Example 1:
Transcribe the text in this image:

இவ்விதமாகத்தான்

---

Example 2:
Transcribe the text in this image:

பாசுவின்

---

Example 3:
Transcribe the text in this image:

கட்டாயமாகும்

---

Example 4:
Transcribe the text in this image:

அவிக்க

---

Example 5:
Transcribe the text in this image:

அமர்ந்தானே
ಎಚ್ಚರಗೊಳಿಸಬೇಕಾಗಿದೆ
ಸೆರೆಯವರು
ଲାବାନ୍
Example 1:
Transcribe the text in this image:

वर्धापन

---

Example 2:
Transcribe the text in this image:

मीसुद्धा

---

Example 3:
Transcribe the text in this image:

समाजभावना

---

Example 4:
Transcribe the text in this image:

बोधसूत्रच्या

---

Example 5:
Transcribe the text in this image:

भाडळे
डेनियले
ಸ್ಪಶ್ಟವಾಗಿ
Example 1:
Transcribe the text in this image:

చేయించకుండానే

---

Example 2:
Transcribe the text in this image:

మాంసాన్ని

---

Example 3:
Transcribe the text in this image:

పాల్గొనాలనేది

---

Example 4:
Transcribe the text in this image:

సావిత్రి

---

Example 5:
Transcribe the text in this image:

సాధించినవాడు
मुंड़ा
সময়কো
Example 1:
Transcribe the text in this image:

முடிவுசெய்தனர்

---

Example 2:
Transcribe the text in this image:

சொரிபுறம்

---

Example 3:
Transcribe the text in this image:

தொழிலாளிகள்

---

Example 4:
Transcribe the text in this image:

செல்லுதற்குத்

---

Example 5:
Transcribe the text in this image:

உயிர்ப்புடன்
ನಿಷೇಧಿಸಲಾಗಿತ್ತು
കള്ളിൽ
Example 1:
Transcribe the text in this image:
========================================================================
_Exercise task:_ Print all of the lines above again, unchanged and in the same order.

_Solution to this task:_
Example 1:
Transcribe the text in this image:

இவ்விதமாகத்தான்

---

Example 2:
Transcribe the text in this image:

பாசுவின்

---

Example 3:
Transcribe the text in this image:

கட்டாயமாகும்

---

Example 4:
Transcribe the text in this image:

அவிக்க

---

Example 5:
Transcribe the text in this image:

அமர்ந்தானே
ಎಚ್ಚರಗೊಳಿಸಬೇಕಾಗಿದೆ
ಸೆರೆಯವರು
ଲାବାନ୍
Example 1:
Transcribe the text in this image:

वर्धापन

---

Example 2:
Transcribe the text in this image:

मीसुद्धा

---

Example 3:
Transcribe the text in this image:

समाजभावना

---

Example 4:
Transcribe the text in this image:

बोधसूत्रच्या

---

Example 5:
Transcribe the text in this image:

भाडळे
डेनियले
ಸ್ಪಶ್ಟವಾಗಿ
Example 1:
Transcribe the text in this image:

చేయించకుండానే

---

Example 2:
Transcribe the text in this image:

మాంసాన్ని

---

Example 3:
Transcribe the text in this image:

పాల్గొనాలనేది

---

Example 4:
Transcribe the text in this image:

సావిత్రి

---

Example 5:
Transcribe the text in this image:

సాధించినవాడు
मुंड़ा
সময়কো
Example 1:
Transcribe the text in this image:

முடிவுசெய்தனர்

---

Example 2:
Transcribe the text in this image:

சொரிபுறம்

---

Example 3:
Transcribe the text in this image:

தொழிலாளிகள்

---

Example 4:
Transcribe the text in this image:

செல்லுதற்குத்

---

Example 5:
Transcribe the text in this image:

உயிர்ப்புடன்
ನಿಷೇಧಿಸಲಾಗಿತ್ತು
കള്ളിൽ
Example 1:
Transcribe the text in this image:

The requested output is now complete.